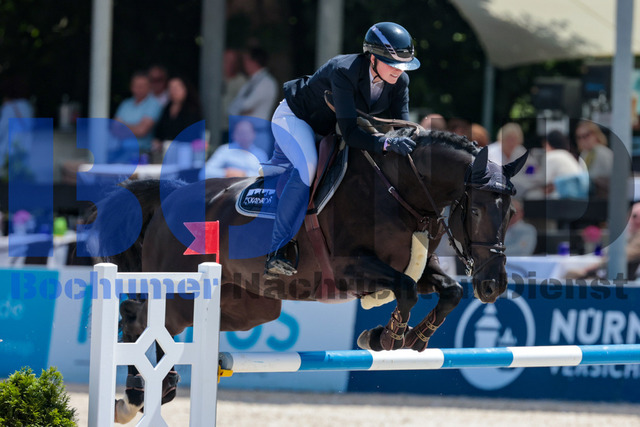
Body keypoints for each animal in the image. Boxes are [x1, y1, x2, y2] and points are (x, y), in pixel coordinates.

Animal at [89, 128, 527, 423]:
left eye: (510, 213)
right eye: (474, 210)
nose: (493, 285)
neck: (401, 192)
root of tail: (171, 196)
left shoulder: (419, 268)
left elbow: (449, 291)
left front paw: (415, 340)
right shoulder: (353, 268)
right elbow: (405, 291)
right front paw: (385, 338)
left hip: (249, 307)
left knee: (156, 322)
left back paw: (155, 390)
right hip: (183, 292)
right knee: (138, 317)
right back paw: (135, 396)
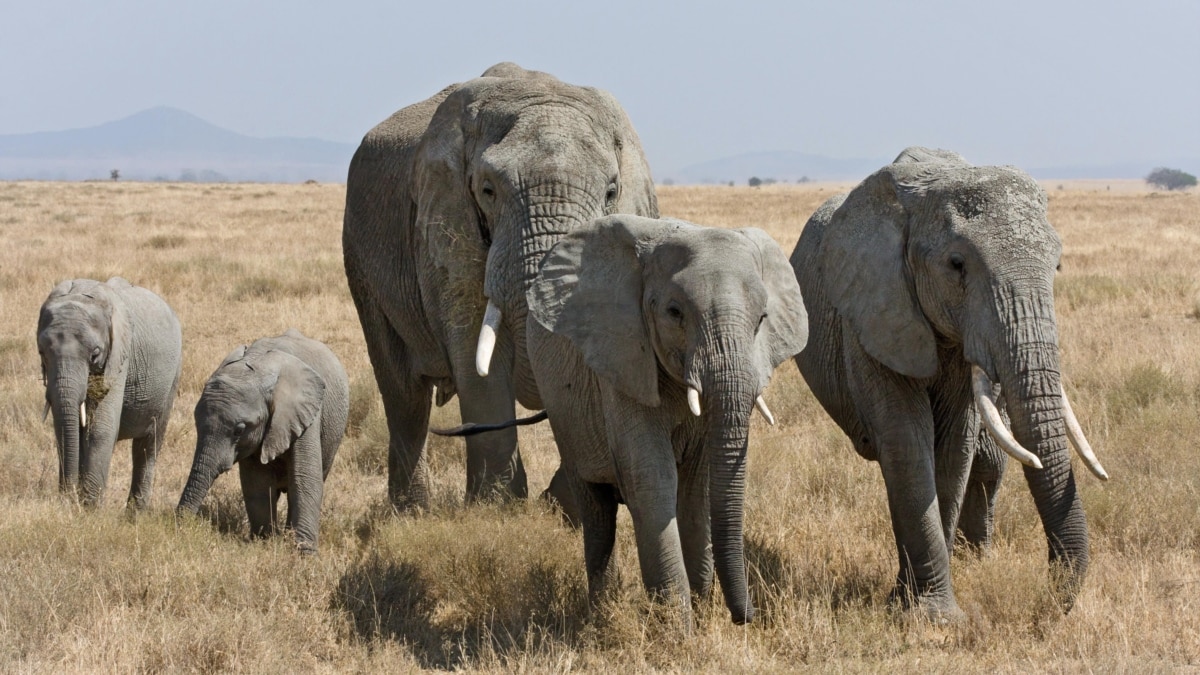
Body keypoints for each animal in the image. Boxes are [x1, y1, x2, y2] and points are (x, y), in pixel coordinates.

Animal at [36, 276, 182, 506]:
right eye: (42, 352)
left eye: (95, 354)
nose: (68, 496)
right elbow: (67, 428)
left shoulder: (121, 356)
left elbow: (101, 429)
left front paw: (89, 507)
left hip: (172, 377)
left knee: (148, 446)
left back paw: (135, 513)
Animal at [175, 326, 350, 552]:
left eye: (239, 430)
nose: (181, 526)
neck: (258, 364)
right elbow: (256, 481)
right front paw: (264, 542)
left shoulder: (305, 413)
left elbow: (305, 478)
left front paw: (304, 554)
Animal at [343, 61, 657, 509]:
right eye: (488, 190)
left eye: (612, 191)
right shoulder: (446, 223)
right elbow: (475, 349)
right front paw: (497, 507)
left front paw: (562, 504)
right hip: (361, 256)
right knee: (404, 393)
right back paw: (412, 511)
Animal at [525, 213, 806, 619]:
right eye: (675, 313)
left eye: (761, 320)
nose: (749, 615)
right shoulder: (622, 358)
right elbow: (652, 478)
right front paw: (676, 624)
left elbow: (696, 486)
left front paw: (701, 614)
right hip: (565, 412)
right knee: (596, 511)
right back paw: (603, 613)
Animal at [792, 148, 1108, 619]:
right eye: (956, 265)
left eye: (1057, 265)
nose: (1048, 602)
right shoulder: (873, 315)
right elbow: (908, 442)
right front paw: (928, 616)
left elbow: (954, 446)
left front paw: (917, 606)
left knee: (989, 459)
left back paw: (973, 557)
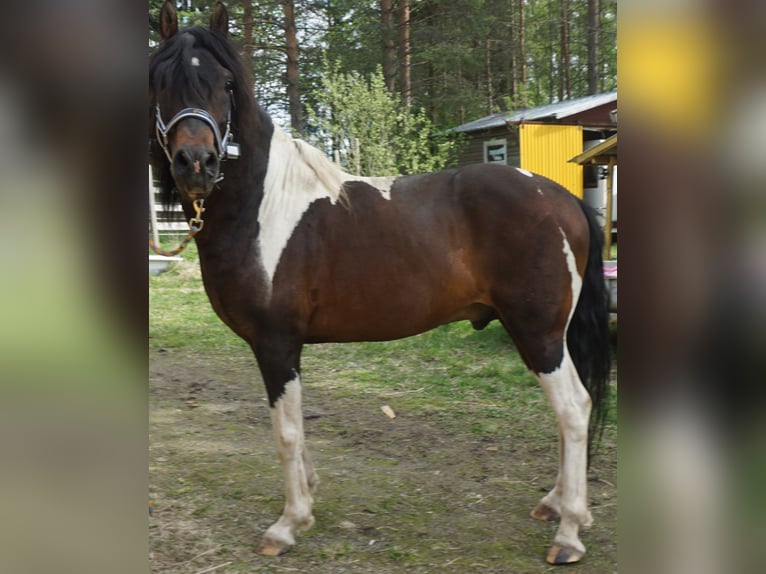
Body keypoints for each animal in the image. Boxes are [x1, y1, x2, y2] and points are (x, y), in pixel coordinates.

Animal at [149, 1, 610, 565]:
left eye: (226, 82)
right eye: (161, 81)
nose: (196, 163)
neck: (262, 206)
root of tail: (560, 198)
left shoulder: (275, 342)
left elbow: (285, 432)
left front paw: (288, 523)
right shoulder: (286, 347)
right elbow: (296, 430)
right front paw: (307, 499)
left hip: (539, 334)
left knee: (573, 409)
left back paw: (568, 534)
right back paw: (557, 504)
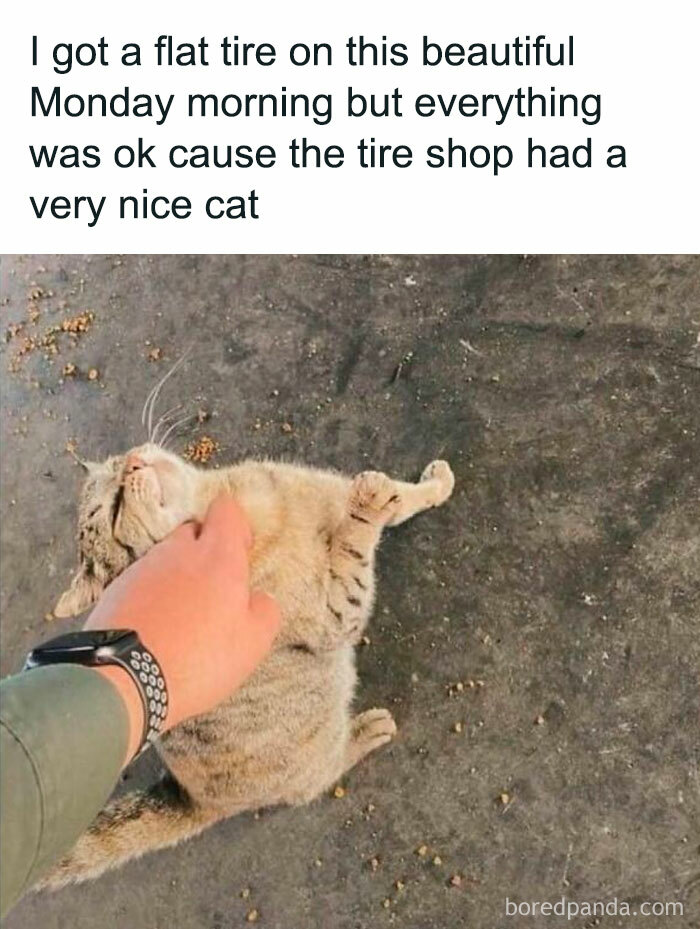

--- What the exercise asks ---
Which lines in the data above hold the word "shoulder"? Return each of them.

--- Exercise result ---
left shoulder: (419, 268)
right shoulder: (353, 268)
left shoulder: (121, 356)
left shoulder: (305, 413)
right shoulder: (446, 223)
right shoulder: (622, 358)
right shoulder: (873, 315)
left shoulder: (275, 342)
right shoulder: (286, 347)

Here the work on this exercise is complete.